De centrale
In het begin van de twintigste eeuw werden de huizen nog verlicht met kaarsen en petroleumlampen. Omdat door de Eerste Wereldoorlog de petroleum schaars was geworden, richtte burgemeester Bolomij zich op 22 juni 1918 tot de directeur van het PEB in Friesland voor advies tot elektrificatie van Nes.
Er werd een commissie ingesteld en op 24 november 1918 brandde het eerste elektrisch licht op Ameland. Het geheel, zowel het laagspanningsnet, de dynamo en de huisinstallaties werd geëxploiteerd door een opgerichte coöperatie in Nes.

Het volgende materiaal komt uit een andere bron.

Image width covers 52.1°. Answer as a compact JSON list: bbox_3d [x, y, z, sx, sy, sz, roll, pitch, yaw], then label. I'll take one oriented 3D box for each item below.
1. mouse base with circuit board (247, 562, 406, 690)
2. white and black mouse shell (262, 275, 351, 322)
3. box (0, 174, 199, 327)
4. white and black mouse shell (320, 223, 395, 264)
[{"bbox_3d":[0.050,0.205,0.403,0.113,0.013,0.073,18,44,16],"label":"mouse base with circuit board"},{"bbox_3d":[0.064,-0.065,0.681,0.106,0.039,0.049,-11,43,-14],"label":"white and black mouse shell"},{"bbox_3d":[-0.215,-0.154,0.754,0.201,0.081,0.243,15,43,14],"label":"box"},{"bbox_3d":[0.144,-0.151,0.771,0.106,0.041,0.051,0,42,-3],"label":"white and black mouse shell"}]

De dynamo werd aangedreven door de stoommachine van de zuivelfabriek van Foppe de Jong. Na financiële problemen met als gevolg een aantal verschillende ondernemingen, werd aansluiting gezocht bij het PEB in Friesland. In 1942 werd in opdracht van de bezetter het toenmalig bedrijf overgenomen door het PEB.
In 1932 vroeg Teije Smedes uit Surhuisterveen concessie aan bij het PEB in Friesland. In februari 1935 werd de concessie verlengd en werd de centrale gebouwd aan de Fabrieksweg in Hollum. Na het dorp werd het net al snel uitgebreid naar de zomerhuizen van het toenmalige duinoord, veel later werd ook de vuurtoren aangesloten.

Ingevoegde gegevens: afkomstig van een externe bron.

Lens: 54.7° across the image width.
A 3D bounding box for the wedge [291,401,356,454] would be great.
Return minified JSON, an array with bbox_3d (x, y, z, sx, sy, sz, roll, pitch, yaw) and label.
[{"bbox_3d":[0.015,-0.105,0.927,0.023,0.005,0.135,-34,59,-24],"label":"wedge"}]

In 1942 werd het bedrijf van T. Smedes, ook zoals in Nes overgenomen door het PEB. Tije Smedes en zijn zoon Andries kwamen bij het bedrijf in dienst.
Voor de stroomvoorziening in Ballum werd een kabel aangelegd naar een schuurtje in het centrum van het dorp. Van hieruit werd later ook een kabel gelegd naar Nes.
In 1952 werd in Nes een centrale gebouwd. Hier zijn de bestaande leidingnetten van Nes en Hollum op aangesloten en werd capaciteit aangepast, dit ook in verband met het toen al uitbreidende toerisme op Ameland.
De centrale in Nes heeft tot 1974 stroom geleverd op Ameland, waarna het net werd gekoppeld aan dat van de vaste wal. Het opgesteld vermogen was toen 2650 kW.
Nadat ook het bovengrondsnet onder de grond verdween is het alleen nog het gebouw (centrale) wat herinnert aan 55 jaar elektriciteitsproductie op Ameland.